EXERCISE:
Write the following entries out again exactly, skipping each image.

Segment Start: DATA FOR PROCESSING

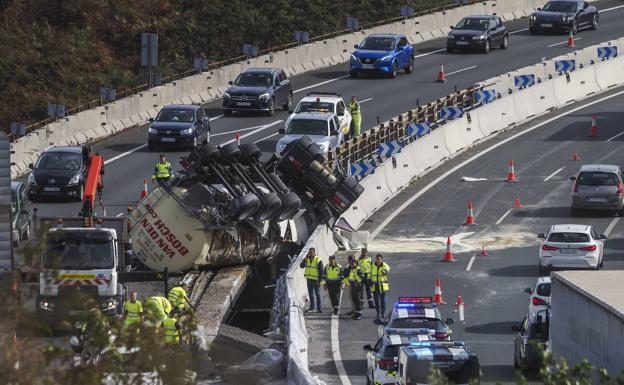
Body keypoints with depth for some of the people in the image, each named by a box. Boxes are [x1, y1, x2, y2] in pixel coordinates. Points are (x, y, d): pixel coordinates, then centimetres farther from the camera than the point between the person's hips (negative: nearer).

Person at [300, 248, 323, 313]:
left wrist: (319, 281, -14)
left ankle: (319, 308, 4)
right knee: (310, 293, 10)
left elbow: (321, 272, -10)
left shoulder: (318, 260, -10)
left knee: (317, 293, 0)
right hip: (309, 279, 5)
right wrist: (305, 259, -13)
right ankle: (312, 307, 19)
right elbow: (301, 266, 0)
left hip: (316, 280, -5)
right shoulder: (307, 259, 6)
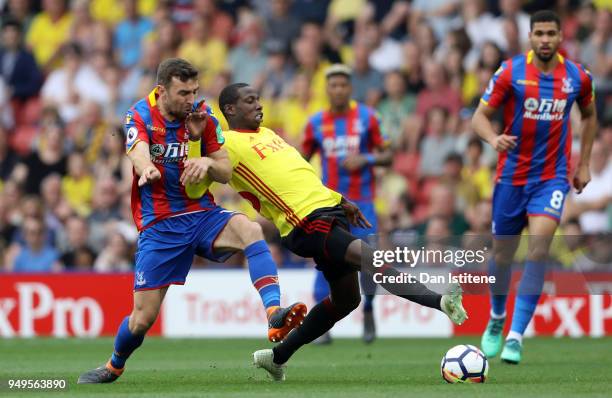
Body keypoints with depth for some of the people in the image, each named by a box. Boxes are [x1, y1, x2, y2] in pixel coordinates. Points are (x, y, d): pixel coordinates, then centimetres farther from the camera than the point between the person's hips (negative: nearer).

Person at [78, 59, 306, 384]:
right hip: (159, 224, -2)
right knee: (143, 318, -2)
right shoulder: (139, 117, -9)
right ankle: (114, 367, 30)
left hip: (202, 214, 2)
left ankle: (274, 315, -43)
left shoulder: (203, 117, -1)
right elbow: (139, 153, -31)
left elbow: (226, 173, 3)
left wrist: (207, 163, -21)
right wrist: (147, 169, -56)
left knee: (250, 229, -31)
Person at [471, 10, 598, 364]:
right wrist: (494, 138, -27)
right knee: (503, 253, 8)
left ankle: (516, 337, -19)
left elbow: (589, 116, 19)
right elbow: (481, 115, -5)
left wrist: (584, 163, 16)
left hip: (553, 176, 0)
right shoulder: (510, 72, -7)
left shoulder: (578, 77, 0)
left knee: (540, 242, -21)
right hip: (512, 173, 0)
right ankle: (497, 320, 39)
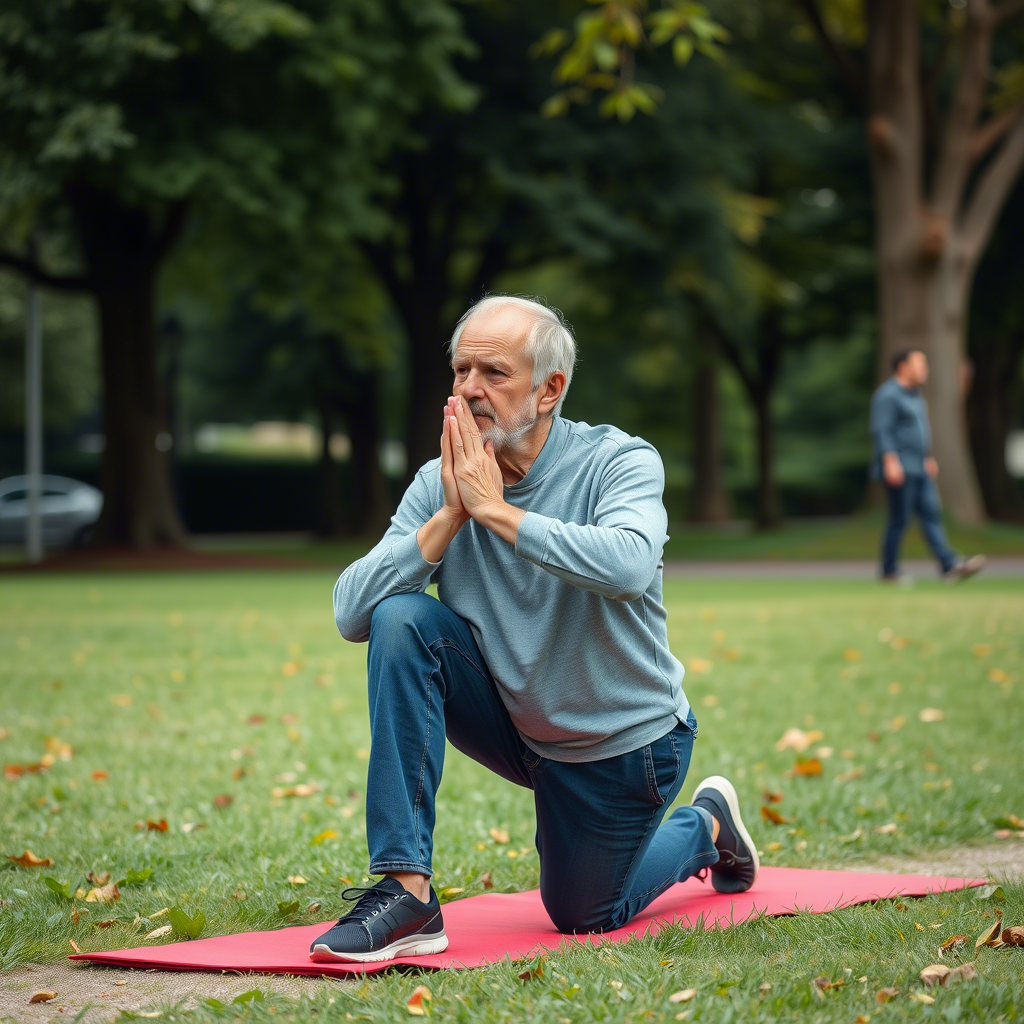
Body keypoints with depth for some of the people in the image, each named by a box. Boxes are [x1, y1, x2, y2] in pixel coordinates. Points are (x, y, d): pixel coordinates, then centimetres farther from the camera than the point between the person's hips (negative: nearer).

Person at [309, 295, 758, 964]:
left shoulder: (620, 462, -21)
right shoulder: (439, 485, -11)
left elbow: (627, 568, -44)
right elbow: (351, 613, -20)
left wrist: (495, 510, -36)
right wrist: (449, 517, -29)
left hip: (624, 744, -3)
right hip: (515, 725, 3)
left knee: (581, 919, 11)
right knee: (402, 621, -23)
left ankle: (706, 825, 42)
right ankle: (406, 890, -23)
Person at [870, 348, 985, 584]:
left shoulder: (914, 394, 19)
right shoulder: (888, 394, -11)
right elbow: (881, 430, -19)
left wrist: (929, 458, 27)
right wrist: (891, 461, -26)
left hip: (919, 469, 9)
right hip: (899, 469, -9)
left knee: (932, 514, 1)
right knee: (899, 518, -6)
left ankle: (950, 565, -6)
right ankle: (889, 571, 2)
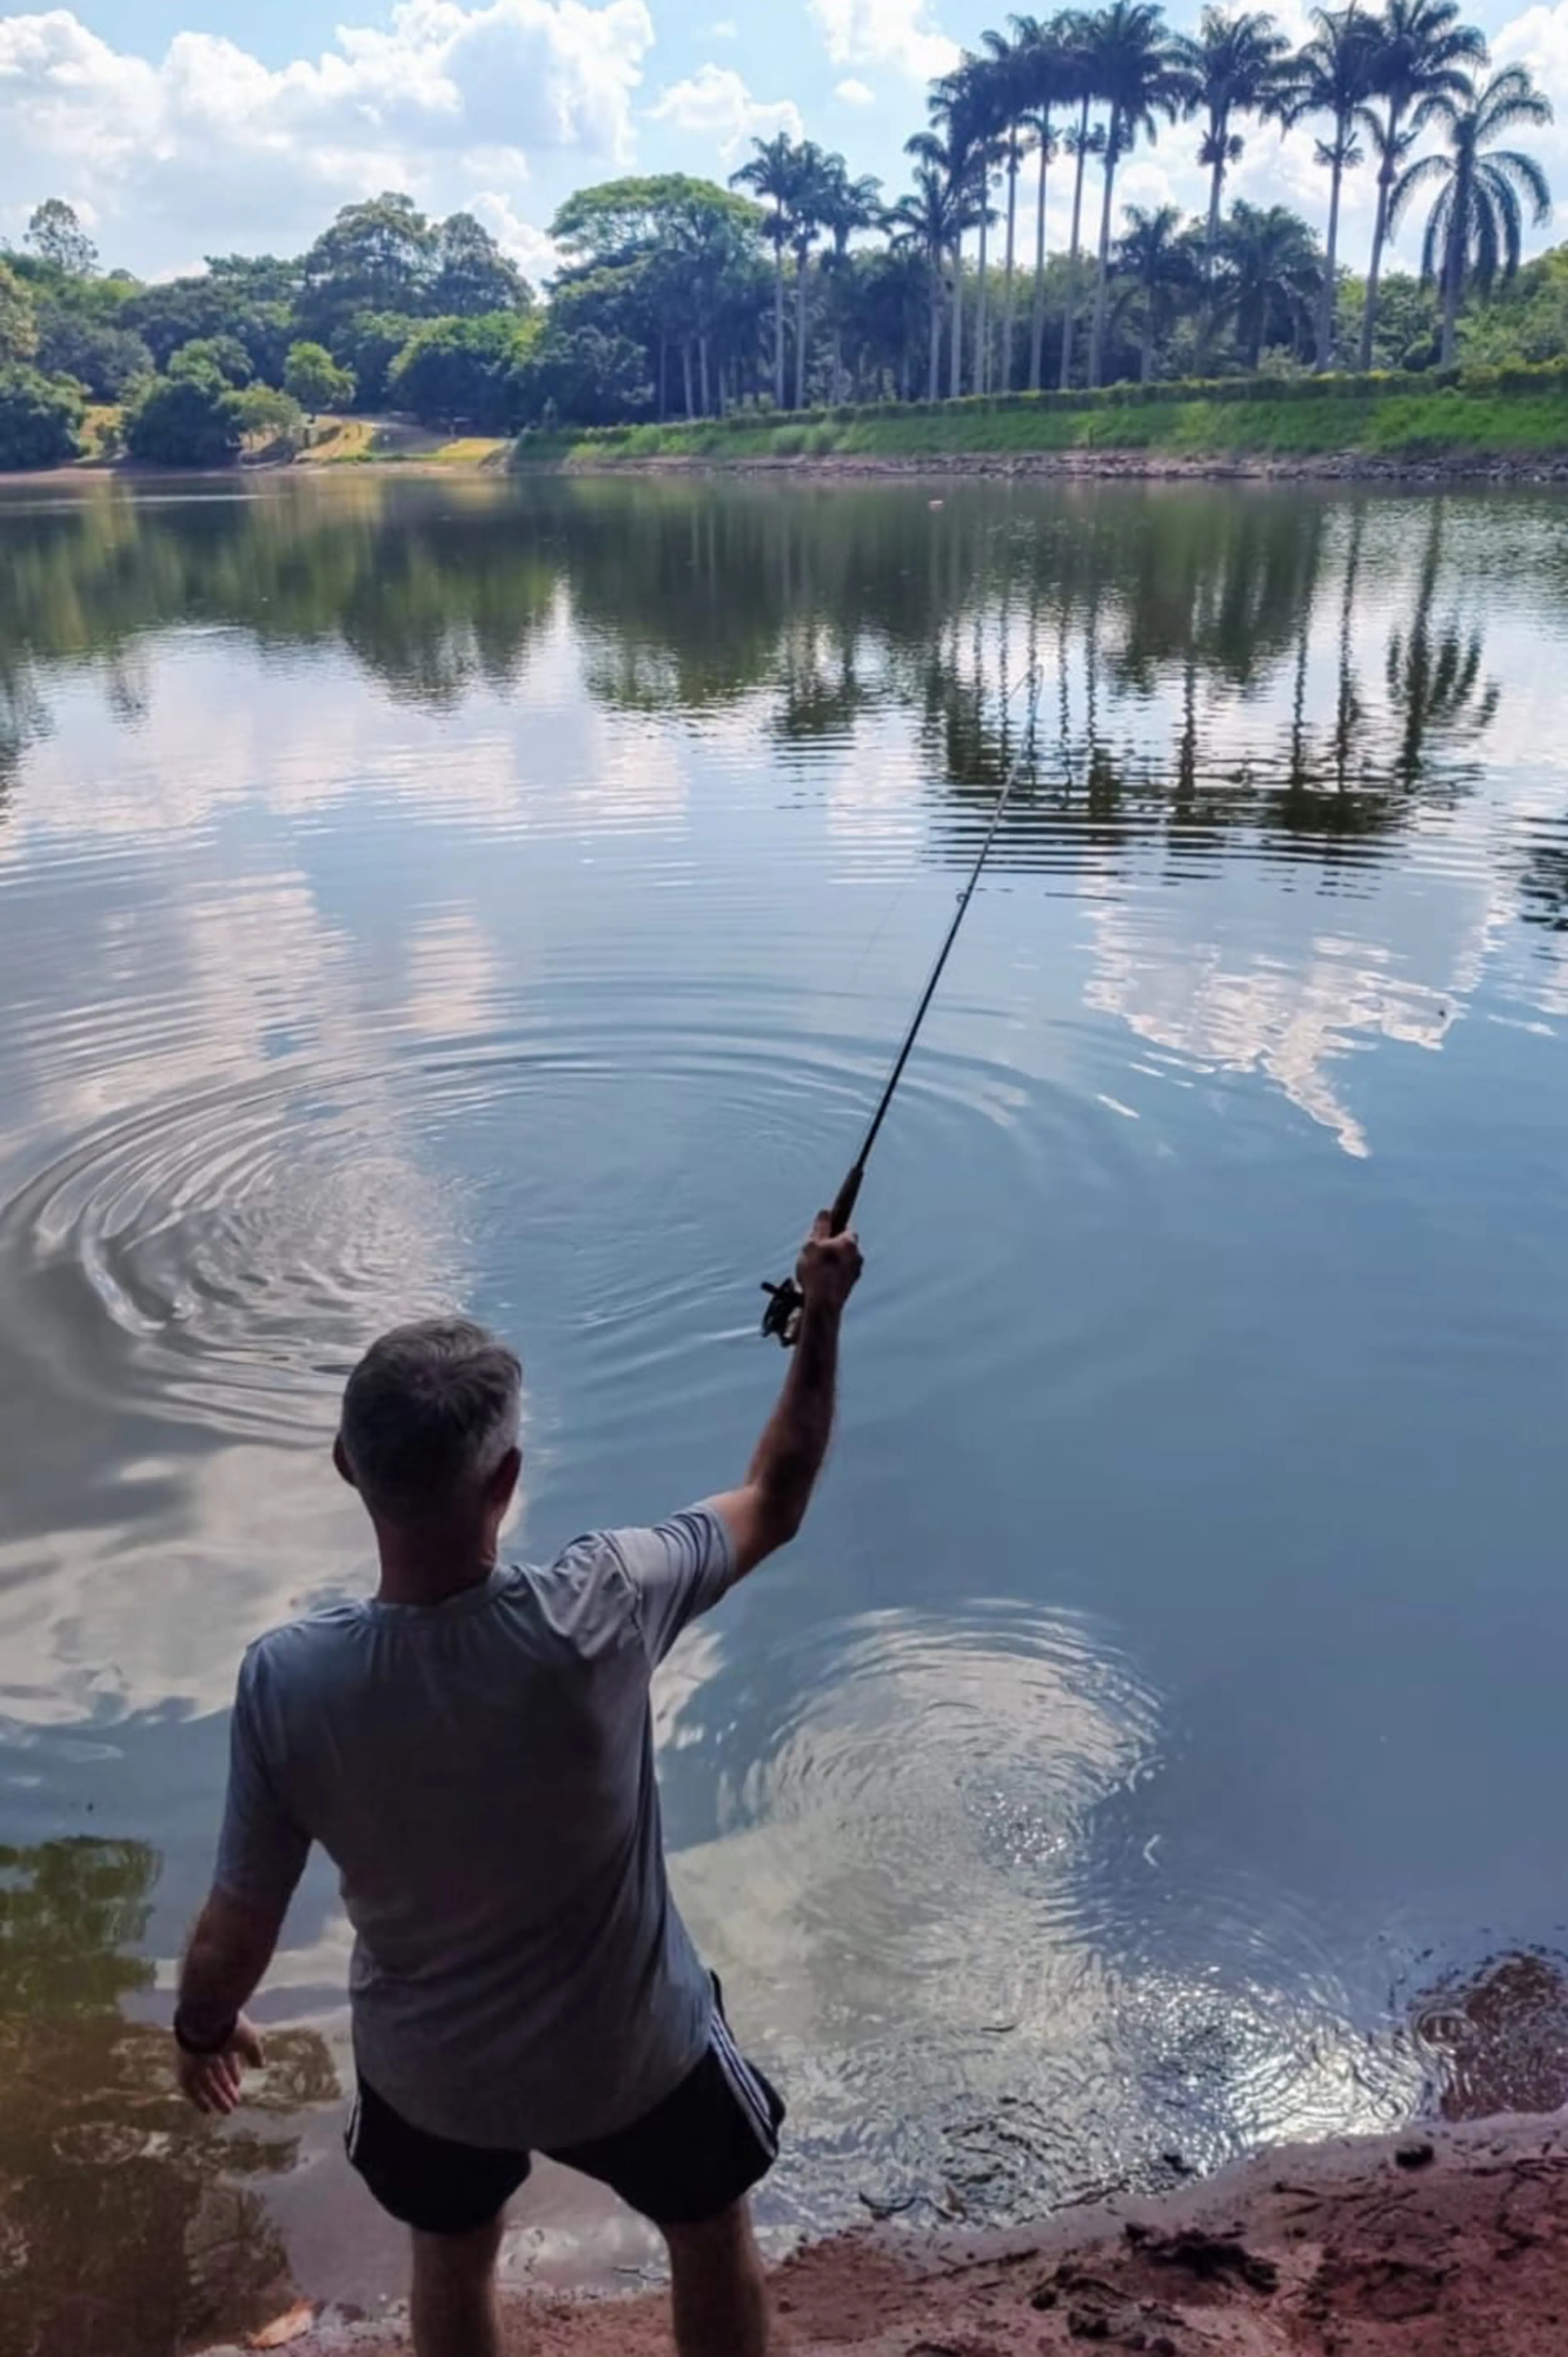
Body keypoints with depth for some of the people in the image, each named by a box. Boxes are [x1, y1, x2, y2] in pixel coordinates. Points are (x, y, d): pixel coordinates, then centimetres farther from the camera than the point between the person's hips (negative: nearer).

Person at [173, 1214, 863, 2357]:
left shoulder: (287, 1681, -29)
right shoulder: (598, 1614, -33)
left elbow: (239, 1927, -14)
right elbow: (773, 1503, -15)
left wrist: (202, 2027, 8)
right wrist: (823, 1319, -4)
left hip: (426, 2068, 2)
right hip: (630, 2051, -1)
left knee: (452, 2259, 33)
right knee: (713, 2230, 30)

Segment End: DATA FOR PROCESSING

EXERCISE RESPONSE:
Body keypoints with depth for some of the people in the image, each named by a box. Boxes are [x1, y1, x2, y2] in pixel coordinates. Points are (x, y, d): pixel coordinates, then centimetres farther from the camera than the point between the person's hips (negative: nearer).

Person at [300, 248, 323, 313]:
left wrist: (319, 281, -14)
left ankle: (319, 308, 4)
right knee: (310, 293, 10)
left elbow: (321, 272, -10)
left shoulder: (318, 260, -10)
left knee: (317, 293, 0)
right hip: (309, 279, 5)
right wrist: (305, 259, -13)
right ankle: (312, 307, 19)
right elbow: (301, 266, 0)
left hip: (316, 280, -5)
right shoulder: (307, 259, 6)
Body keypoints with depth for some of the people in the image, each named by a box. Boxes are [x1, y1, x2, y2] in pixel coordinates. Points are (x, y, d): pixel coordinates, then centimetres farther from the camera than the point between the person's hips (negative: nearer).

Person at [78, 59, 306, 384]:
right hip: (159, 224, -2)
right knee: (143, 318, -2)
right shoulder: (139, 117, -9)
right ankle: (114, 367, 30)
left hip: (202, 214, 2)
left ankle: (274, 315, -43)
left shoulder: (203, 117, -1)
right elbow: (139, 153, -31)
left elbow: (226, 173, 3)
left wrist: (207, 163, -21)
right wrist: (147, 169, -56)
left knee: (250, 229, -31)
Person at [471, 10, 598, 364]:
right wrist: (494, 138, -27)
right knee: (503, 253, 8)
left ankle: (516, 337, -19)
left elbow: (589, 116, 19)
right elbow: (481, 115, -5)
left wrist: (584, 163, 16)
left hip: (553, 176, 0)
right shoulder: (510, 72, -7)
left shoulder: (578, 77, 0)
left knee: (540, 242, -21)
right hip: (512, 173, 0)
right ankle: (497, 320, 39)
Body keypoints with depth for some of the people in the image, each named by a box. Boxes are [x1, y1, x2, y2] in pixel coordinates. Points are (x, y, d): pixel coordinates, then centimetres farther from the camera than the point between the person's hips (negative: nearer).

Person at [309, 295, 758, 964]:
left shoulder: (620, 462, -21)
right shoulder: (439, 485, -11)
left elbow: (627, 568, -44)
right elbow: (351, 613, -20)
left wrist: (495, 510, -36)
right wrist: (449, 517, -29)
left hip: (624, 744, -3)
right hip: (515, 725, 3)
left knee: (581, 919, 11)
right knee: (402, 621, -23)
left ankle: (706, 825, 42)
right ankle: (406, 890, -23)
Person at [870, 348, 985, 584]:
left shoulder: (914, 394, 19)
right shoulder: (888, 394, -11)
right elbow: (881, 430, -19)
left wrist: (929, 458, 27)
right wrist: (891, 461, -26)
left hip: (919, 469, 9)
right hip: (899, 469, -9)
left knee: (932, 514, 1)
right knee: (899, 518, -6)
left ankle: (950, 565, -6)
right ankle: (889, 571, 2)
Body keypoints with depth for some of the people in the image, each named by a box. Boxes are [x1, y1, x2, y2] in pixel coordinates. Points are (x, y, d): pixel coordinates, then centimetres farther from the camera than the point between the person's hips (negative: nearer).

Person at [173, 1214, 863, 2357]:
left shoulder: (287, 1681, -29)
right shoulder: (598, 1614, -33)
left elbow: (239, 1927, -14)
right elbow: (773, 1503, -15)
left wrist: (202, 2027, 8)
right wrist: (823, 1319, -4)
left hip: (426, 2068, 2)
right hip: (630, 2051, -1)
left knee: (452, 2259, 33)
right knee: (713, 2230, 30)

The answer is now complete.